Exercise instructions
For the material below, return exactly the lines starting at the line containing "Document page, 1040x1477 pixels." and ending at the line containing "Document page, 1275x1650 pixels.", both ends included, and no others.

Records for the exercise
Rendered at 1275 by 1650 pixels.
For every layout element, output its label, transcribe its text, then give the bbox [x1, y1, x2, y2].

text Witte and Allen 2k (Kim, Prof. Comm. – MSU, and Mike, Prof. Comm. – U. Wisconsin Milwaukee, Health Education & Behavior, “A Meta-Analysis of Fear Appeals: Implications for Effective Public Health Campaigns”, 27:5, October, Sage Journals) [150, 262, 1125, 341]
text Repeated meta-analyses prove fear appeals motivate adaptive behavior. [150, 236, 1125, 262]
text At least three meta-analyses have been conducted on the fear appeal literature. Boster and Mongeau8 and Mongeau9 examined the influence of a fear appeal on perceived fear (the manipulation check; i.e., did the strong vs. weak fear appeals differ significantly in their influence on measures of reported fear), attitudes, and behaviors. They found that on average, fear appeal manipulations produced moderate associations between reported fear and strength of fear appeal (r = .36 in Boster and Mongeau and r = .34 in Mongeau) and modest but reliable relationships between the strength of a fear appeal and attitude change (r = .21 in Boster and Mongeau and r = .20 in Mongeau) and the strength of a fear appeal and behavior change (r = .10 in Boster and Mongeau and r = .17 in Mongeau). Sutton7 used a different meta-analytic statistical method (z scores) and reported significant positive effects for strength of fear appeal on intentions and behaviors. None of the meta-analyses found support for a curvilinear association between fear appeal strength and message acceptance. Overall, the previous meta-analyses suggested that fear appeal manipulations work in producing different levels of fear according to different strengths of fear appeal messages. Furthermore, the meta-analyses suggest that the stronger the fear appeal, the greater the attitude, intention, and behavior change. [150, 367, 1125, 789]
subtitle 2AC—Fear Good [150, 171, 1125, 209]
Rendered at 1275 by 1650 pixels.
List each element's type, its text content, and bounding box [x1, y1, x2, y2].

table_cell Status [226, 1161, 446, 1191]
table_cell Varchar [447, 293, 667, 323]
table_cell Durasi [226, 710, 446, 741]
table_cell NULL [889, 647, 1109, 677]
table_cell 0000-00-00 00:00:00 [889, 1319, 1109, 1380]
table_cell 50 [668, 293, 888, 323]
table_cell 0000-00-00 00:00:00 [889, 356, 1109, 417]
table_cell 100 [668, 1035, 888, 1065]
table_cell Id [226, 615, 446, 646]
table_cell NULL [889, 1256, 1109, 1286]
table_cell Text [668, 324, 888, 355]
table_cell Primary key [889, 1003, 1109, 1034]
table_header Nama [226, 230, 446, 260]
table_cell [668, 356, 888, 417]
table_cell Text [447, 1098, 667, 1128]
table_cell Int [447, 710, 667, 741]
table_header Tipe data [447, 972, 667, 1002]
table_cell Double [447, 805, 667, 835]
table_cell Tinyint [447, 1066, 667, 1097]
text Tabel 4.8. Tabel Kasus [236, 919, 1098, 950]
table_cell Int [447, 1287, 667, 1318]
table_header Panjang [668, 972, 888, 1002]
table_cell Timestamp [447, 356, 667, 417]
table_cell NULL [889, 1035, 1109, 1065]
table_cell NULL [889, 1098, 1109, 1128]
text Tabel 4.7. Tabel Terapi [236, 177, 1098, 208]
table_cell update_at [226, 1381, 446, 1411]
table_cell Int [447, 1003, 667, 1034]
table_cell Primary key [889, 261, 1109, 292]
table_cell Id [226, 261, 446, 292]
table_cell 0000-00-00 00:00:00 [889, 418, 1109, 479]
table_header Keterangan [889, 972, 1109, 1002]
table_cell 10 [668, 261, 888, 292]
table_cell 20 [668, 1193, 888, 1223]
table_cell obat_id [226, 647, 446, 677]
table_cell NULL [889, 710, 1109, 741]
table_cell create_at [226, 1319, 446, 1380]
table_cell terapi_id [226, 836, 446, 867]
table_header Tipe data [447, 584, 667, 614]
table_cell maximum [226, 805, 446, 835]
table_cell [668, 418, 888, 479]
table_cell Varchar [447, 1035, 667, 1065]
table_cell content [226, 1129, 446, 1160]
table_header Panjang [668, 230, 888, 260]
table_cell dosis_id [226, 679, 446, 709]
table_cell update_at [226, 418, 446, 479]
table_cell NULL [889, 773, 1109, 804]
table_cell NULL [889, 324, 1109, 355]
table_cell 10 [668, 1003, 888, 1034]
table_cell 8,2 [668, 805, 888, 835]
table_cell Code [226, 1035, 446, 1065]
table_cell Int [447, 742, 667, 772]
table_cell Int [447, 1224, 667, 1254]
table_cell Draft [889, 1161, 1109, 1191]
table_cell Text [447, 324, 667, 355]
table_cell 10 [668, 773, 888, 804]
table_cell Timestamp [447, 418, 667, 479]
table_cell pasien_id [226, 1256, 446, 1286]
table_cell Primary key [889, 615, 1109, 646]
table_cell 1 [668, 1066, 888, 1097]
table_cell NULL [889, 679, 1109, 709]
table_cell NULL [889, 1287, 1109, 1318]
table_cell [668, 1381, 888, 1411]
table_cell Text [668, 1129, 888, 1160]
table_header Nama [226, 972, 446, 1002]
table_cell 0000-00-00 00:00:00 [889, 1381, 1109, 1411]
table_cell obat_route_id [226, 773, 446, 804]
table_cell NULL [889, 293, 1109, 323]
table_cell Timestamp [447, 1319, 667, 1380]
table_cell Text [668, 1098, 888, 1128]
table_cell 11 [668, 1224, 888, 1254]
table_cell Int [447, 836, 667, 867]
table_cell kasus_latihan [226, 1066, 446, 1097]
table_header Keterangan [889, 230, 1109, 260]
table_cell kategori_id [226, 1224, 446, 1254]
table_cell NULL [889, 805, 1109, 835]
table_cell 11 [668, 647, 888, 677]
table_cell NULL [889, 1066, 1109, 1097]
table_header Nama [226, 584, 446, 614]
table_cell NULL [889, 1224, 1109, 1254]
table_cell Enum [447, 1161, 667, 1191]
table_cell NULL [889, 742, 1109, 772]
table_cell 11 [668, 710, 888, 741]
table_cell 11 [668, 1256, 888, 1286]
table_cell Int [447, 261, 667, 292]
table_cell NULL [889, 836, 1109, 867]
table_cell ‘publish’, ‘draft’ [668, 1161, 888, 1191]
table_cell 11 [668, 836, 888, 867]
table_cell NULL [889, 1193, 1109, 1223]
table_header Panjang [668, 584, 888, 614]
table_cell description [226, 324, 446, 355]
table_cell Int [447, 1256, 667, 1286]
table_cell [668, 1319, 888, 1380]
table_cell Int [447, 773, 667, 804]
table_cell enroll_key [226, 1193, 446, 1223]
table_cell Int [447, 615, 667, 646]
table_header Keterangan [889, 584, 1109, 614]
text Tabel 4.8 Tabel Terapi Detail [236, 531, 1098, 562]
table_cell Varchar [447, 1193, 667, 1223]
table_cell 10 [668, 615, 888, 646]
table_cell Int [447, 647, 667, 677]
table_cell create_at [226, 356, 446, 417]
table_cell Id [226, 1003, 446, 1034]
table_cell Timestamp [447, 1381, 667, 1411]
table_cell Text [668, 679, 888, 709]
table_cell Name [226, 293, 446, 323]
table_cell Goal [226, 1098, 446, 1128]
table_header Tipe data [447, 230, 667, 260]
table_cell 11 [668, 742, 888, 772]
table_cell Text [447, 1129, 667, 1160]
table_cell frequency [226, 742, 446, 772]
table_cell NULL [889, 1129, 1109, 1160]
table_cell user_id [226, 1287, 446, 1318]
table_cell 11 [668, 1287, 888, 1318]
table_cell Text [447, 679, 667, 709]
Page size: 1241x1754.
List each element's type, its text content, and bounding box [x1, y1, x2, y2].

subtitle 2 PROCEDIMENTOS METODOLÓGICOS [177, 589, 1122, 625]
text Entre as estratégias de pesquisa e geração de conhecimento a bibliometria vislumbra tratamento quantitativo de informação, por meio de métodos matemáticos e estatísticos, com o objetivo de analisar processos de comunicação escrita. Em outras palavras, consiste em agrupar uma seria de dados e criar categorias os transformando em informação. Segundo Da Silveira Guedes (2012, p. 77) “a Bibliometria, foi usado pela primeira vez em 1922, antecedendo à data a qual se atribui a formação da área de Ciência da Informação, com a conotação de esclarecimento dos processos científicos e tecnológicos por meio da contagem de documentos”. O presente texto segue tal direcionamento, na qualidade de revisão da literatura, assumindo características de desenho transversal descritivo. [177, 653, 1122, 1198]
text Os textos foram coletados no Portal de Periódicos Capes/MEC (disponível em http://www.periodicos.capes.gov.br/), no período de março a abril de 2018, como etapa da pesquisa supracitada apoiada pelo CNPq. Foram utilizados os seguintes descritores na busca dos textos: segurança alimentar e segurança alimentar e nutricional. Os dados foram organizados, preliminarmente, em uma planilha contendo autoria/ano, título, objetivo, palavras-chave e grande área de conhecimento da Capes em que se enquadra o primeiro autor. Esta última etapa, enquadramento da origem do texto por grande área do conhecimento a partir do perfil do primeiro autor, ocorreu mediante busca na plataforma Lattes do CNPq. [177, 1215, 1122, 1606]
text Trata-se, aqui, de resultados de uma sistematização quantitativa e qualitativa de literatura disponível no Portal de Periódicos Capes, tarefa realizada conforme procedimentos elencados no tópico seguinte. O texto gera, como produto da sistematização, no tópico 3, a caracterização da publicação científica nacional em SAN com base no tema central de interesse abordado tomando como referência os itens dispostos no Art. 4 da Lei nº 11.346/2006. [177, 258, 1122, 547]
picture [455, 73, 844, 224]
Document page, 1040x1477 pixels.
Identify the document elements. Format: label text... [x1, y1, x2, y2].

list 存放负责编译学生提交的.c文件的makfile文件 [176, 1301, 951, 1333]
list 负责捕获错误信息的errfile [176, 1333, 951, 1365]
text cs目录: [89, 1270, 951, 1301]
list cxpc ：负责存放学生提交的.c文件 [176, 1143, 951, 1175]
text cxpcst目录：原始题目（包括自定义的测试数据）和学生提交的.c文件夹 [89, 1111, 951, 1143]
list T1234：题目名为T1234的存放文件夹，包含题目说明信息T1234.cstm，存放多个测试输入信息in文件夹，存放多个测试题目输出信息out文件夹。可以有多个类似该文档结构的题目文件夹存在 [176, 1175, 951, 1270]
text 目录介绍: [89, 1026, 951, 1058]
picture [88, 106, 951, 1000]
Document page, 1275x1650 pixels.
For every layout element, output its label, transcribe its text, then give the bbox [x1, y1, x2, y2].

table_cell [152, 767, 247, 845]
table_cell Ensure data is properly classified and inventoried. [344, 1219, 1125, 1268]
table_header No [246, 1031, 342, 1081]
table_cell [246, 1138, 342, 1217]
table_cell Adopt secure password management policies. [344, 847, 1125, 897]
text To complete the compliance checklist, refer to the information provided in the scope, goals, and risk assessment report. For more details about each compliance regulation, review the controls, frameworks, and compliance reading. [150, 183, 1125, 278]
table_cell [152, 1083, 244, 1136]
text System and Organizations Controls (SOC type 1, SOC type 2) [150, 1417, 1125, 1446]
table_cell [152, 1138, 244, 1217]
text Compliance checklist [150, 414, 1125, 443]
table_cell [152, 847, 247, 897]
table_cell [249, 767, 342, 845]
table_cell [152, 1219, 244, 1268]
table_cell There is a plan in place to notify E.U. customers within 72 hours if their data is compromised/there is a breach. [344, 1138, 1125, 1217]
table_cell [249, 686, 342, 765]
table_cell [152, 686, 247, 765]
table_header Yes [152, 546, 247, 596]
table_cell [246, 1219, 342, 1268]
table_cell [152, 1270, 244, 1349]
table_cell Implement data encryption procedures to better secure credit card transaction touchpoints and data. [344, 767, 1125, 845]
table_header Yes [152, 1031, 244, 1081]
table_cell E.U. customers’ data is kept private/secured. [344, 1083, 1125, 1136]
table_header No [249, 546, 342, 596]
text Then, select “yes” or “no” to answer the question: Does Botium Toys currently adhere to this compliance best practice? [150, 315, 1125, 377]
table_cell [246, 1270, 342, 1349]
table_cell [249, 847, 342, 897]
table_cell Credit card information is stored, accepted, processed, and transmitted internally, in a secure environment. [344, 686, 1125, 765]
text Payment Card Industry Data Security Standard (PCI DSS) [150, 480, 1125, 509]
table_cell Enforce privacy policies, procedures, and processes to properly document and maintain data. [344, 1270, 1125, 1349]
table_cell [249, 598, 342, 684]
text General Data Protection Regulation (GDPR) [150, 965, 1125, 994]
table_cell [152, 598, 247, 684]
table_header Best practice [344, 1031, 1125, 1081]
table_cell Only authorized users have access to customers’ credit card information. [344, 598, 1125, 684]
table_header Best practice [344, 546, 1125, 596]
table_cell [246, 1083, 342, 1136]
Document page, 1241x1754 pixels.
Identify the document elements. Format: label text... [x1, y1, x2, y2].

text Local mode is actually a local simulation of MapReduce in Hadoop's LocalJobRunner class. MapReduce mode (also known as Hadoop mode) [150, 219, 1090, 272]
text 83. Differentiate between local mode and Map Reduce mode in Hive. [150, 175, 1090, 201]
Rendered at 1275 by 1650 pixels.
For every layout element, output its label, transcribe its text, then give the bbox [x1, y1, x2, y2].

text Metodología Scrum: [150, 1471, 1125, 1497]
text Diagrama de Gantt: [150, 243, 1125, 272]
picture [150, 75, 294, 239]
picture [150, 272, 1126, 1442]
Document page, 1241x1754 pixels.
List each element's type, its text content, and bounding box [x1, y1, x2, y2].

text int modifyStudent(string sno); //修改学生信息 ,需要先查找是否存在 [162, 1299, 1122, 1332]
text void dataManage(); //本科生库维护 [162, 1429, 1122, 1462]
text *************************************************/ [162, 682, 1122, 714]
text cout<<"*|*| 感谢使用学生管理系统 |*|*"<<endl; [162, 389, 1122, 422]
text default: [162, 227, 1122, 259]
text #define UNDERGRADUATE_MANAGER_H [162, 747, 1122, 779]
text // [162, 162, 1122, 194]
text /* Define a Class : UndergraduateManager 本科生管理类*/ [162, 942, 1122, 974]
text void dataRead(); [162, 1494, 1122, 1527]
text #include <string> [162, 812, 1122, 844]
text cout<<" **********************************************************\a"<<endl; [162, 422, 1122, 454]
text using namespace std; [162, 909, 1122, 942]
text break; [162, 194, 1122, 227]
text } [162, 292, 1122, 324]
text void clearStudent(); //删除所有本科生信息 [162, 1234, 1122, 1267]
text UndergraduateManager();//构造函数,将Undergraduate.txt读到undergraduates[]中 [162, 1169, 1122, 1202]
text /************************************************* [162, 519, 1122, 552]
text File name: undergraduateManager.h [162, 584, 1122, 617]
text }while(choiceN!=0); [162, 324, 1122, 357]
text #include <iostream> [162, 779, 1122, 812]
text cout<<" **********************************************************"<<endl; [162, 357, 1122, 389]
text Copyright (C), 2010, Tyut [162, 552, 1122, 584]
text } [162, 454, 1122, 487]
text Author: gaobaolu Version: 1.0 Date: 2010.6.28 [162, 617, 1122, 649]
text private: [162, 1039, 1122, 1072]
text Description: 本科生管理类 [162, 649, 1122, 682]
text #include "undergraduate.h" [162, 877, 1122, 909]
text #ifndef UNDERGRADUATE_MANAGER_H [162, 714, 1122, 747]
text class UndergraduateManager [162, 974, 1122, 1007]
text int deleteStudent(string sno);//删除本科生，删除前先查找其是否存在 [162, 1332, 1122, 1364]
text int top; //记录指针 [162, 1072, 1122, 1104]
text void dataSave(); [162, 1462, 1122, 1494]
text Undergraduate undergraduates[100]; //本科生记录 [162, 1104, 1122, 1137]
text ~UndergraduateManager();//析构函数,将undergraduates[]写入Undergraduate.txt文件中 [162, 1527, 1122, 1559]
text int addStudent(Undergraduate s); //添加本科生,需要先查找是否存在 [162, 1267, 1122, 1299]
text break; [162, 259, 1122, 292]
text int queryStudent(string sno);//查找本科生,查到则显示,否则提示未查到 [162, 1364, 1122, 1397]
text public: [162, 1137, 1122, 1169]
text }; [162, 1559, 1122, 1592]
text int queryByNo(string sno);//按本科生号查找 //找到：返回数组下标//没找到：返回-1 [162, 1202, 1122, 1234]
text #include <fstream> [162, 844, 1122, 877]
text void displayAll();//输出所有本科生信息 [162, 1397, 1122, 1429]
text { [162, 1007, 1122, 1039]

Solution
Document page, 1040x1477 pixels.
Identify the document elements. Format: label text... [x1, y1, x2, y2].

list 存放负责编译学生提交的.c文件的makfile文件 [176, 1301, 951, 1333]
list 负责捕获错误信息的errfile [176, 1333, 951, 1365]
text cs目录: [89, 1270, 951, 1301]
list cxpc ：负责存放学生提交的.c文件 [176, 1143, 951, 1175]
text cxpcst目录：原始题目（包括自定义的测试数据）和学生提交的.c文件夹 [89, 1111, 951, 1143]
list T1234：题目名为T1234的存放文件夹，包含题目说明信息T1234.cstm，存放多个测试输入信息in文件夹，存放多个测试题目输出信息out文件夹。可以有多个类似该文档结构的题目文件夹存在 [176, 1175, 951, 1270]
text 目录介绍: [89, 1026, 951, 1058]
picture [88, 106, 951, 1000]
Document page, 1275x1650 pixels.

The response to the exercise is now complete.